Around 500 Cuban doctors have defected to the United States while serving on aid missions in Venezuela, according to members of Cuban exile groups in Miami. The latest case occurred this week when seven Cuban physicians managed to leave Caracas’ Maiquetia International Airport, after being held there for several hours and after paying hundreds of dollars each to officials.
“The Venezuelan and Cuban officials at Maiquetia systematically subject the doctors who want to leave to psychological pressure until finally they pay bribes,” Cuban doctor Keiler Moreno, who left Caracas five months ago, according to a report from the Spanish news agency Efe.
The bribes can range from 300 to as much as 2,000 US dollars.
Moreno helped several of his colleagues who left Caracas and he waited for them at the Miami airport while they went through legal procedures with U.S. immigration authorities.
“We’re from the same class that graduated in medicine in 2007 and we help each other out,” he added.
Several Catholic associations and the Miami-based organization Solidaridad Sin Fronteras (Solidarity Without Borders) will also provide assistance to the four Cuban men and three women who arrived this week.
Sources with Miami’s massive Cuban exile community say that around 2,000 physicians and other health care personnel have defected since 2006 and requested visas to come to the United States.
Of that number, 500 came through Venezuela and just in the last year, about 200 arrived in Miami.
“I was in Venezuela for eight months and five months ago I arrived in Miami. To be able to leave you have to request an entry visa to the United States at the U.S. Embassy in Caracas. The problem is that the Venezuelan officials don’t give permission to leave. Finally, everything gets resolved with a bribe,” Moreno said.

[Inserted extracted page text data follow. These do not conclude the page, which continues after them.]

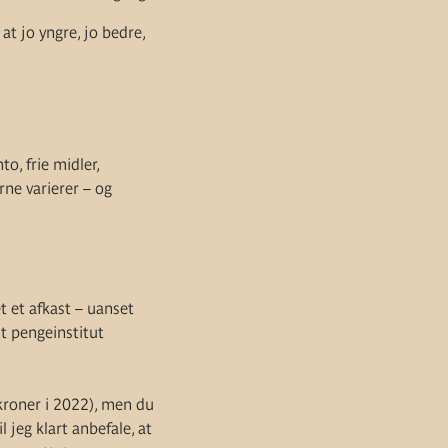
 at jo yngre, jo bedre,
o, frie midler,
rne varierer – og
 et afkast – uanset
it pengeinstitut
kroner i 2022), men du
 jeg klart anbefale, at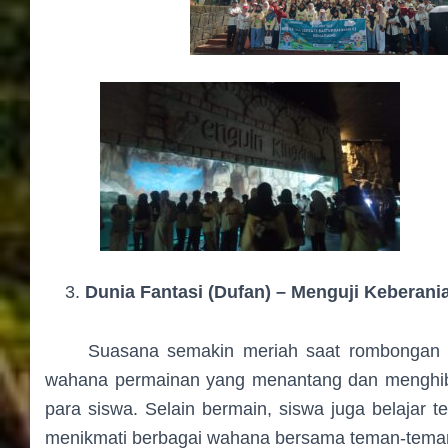
Dunia Fantasi (Dufan) – Menguji Kebera
Suasana semakin meriah saat rombongan mel
wahana permainan yang menantang dan menghibu
para siswa. Selain bermain, siswa juga belajar t
menikmati berbagai wahana bersama teman-tema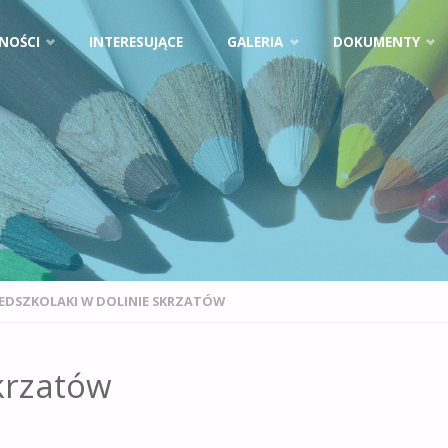
NOŚCI
INTERESUJĄCE
GALERIA
DOKUMENTY
EDSZKOLAKI W DOLINIE SKRZATÓW
krzatów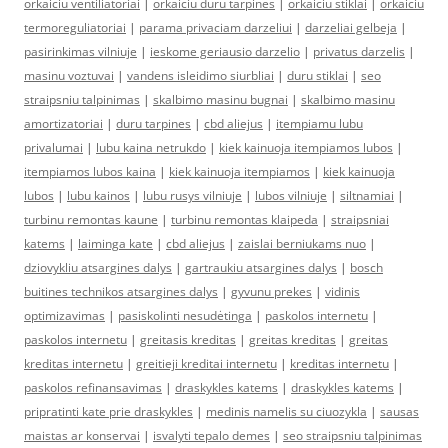
orkaiciu ventiliatoriai
|
orkaiciu duru tarpines
|
orkaiciu stiklai
|
orkaiciu
termoreguliatoriai
|
parama privaciam darzeliui
|
darzeliai gelbeja
|
pasirinkimas vilniuje
|
ieskome geriausio darzelio
|
privatus darzelis
|
masinu voztuvai
|
vandens isleidimo siurbliai
|
duru stiklai
|
seo
straipsniu talpinimas
|
skalbimo masinu bugnai
|
skalbimo masinu
amortizatoriai
|
duru tarpines
|
cbd aliejus
|
itempiamu lubu
privalumai
|
lubu kaina netrukdo
|
kiek kainuoja itempiamos lubos
|
itempiamos lubos kaina
|
kiek kainuoja itempiamos
|
kiek kainuoja
lubos
|
lubu kainos
|
lubu rusys vilniuje
|
lubos vilniuje
|
siltnamiai
|
turbinu remontas kaune
|
turbinu remontas klaipeda
|
straipsniai
katems
|
laiminga kate
|
cbd aliejus
|
zaislai berniukams nuo
|
dziovykliu atsargines dalys
|
gartraukiu atsargines dalys
|
bosch
buitines technikos atsargines dalys
|
gyvunu prekes
|
vidinis
optimizavimas
|
pasiskolinti nesudėtinga
|
paskolos internetu
|
paskolos internetu
|
greitasis kreditas
|
greitas kreditas
|
greitas
kreditas internetu
|
greitieji kreditai internetu
|
kreditas internetu
|
paskolos refinansavimas
|
draskykles katems
|
draskykles katems
|
pripratinti kate prie draskykles
|
medinis namelis su ciuozykla
|
sausas
maistas ar konservai
|
isvalyti tepalo demes
|
seo straipsniu talpinimas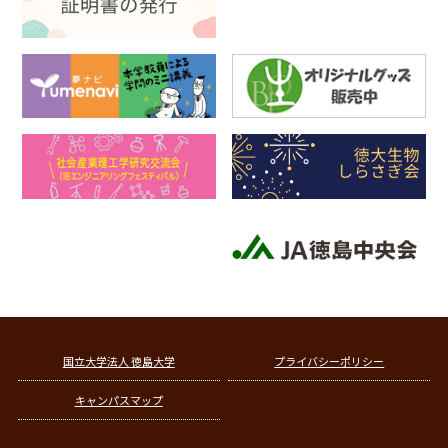
国立大学法人 徳島大学
プライバシーポリシー
キャンパスマップ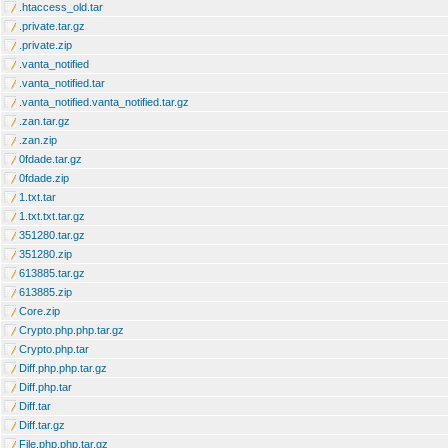
.htaccess_old.tar
.private.tar.gz
.private.zip
.vanta_notified
.vanta_notified.tar
.vanta_notified.vanta_notified.tar.gz
.zan.tar.gz
.zan.zip
0fdade.tar.gz
0fdade.zip
1.txt.tar
1.txt.txt.tar.gz
351280.tar.gz
351280.zip
613885.tar.gz
613885.zip
Core.zip
Crypto.php.php.tar.gz
Crypto.php.tar
Diff.php.php.tar.gz
Diff.php.tar
Diff.tar
Diff.tar.gz
File.php.php.tar.gz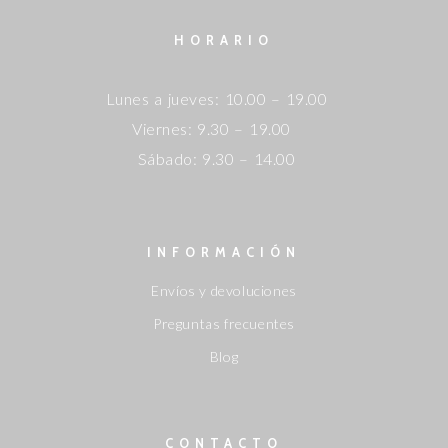
HORARIO
Lunes a jueves: 10.00 – 19.00
Viernes: 9.30 – 19.00
Sábado: 9.30 – 14.00
INFORMACIÓN
Envíos y devoluciones
Preguntas frecuentes
Blog
CONTACTO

The 27-year-old physician emphasized that the Cuban and Venezuelan officials put the doctors who want to leave through “psychological torture that can cause panic crises.”
“They’re seeking, specifically, repentance, but if one resists a bit, the bribe does the rest,” he said.

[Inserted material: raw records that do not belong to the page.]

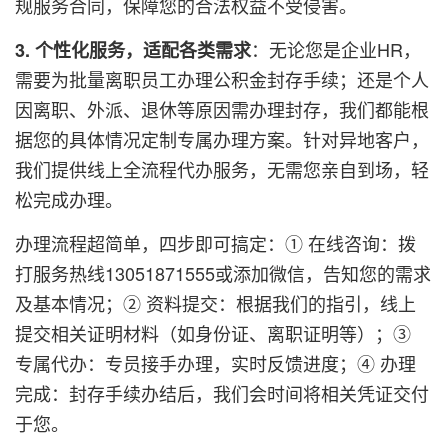
规服务合同，保障您的合法权益不受侵害。
：无论您是企业HR，
3. 个性化服务，适配各类需求
需要为批量离职员工办理公积金封存手续；还是个人
因离职、外派、退休等原因需办理封存，我们都能根
据您的具体情况定制专属办理方案。针对异地客户，
我们提供线上全流程代办服务，无需您亲自到场，轻
松完成办理。
办理流程超简单，四步即可搞定：① 在线咨询：拨
打服务热线
13051871555
或添加微信，告知您的需求
及基本情况；② 资料提交：根据我们的指引，线上
提交相关证明材料（如身份证、离职证明等）；③
专属代办：专员接手办理，实时反馈进度；④ 办理
完成：封存手续办结后，我们会时间将相关凭证交付
于您。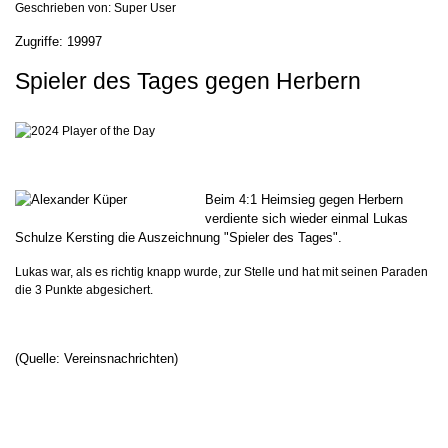
Geschrieben von:
Super User
Zugriffe: 19997
Spieler des Tages gegen Herbern
Beim 4:1 Heimsieg gegen Herbern
verdiente sich wieder einmal Lukas
Schulze Kersting die Auszeichnung "Spieler des Tages".
Lukas war, als es richtig knapp wurde, zur Stelle und hat mit seinen Paraden
die 3 Punkte abgesichert.
(Quelle: Vereinsnachrichten)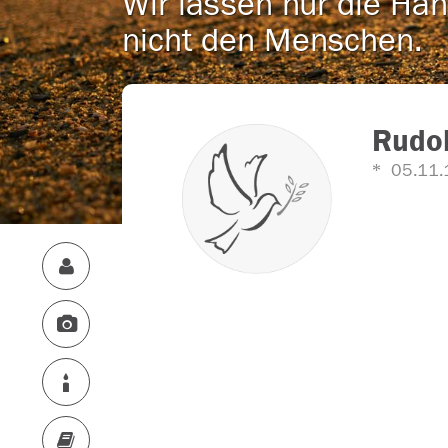
Wir lassen nur die Han
nicht den Menschen.
Rudo
05.11.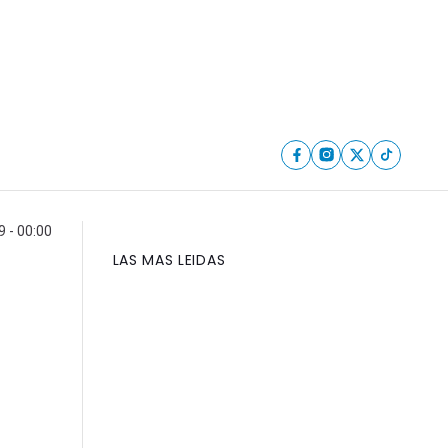
9 - 00:00
LAS MAS LEIDAS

About 45,000 Cuban doctors and other health care workers are participating in Venezuela in the “Barrio Adentro” public health program designed to try and make up for the lack of such personnel in Venezuela.

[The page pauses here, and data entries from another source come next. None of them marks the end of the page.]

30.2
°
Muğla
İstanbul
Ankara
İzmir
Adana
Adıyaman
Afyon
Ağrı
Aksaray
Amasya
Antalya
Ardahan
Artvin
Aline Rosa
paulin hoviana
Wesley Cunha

Although the Cuban doctors who arrive in the United States cannot practice medicine until they get the proper licenses, Dr. Moreno said that they prefer to confront that situation rather than remain in a system plagued by corruption.
The seven Cuban physicians who arrived this week in Miami will remain for several days in the custody of US Immigration and Customs Enforcement until they receive their permits to stay in the country, which will allow them to go through the procedure to acquire residence.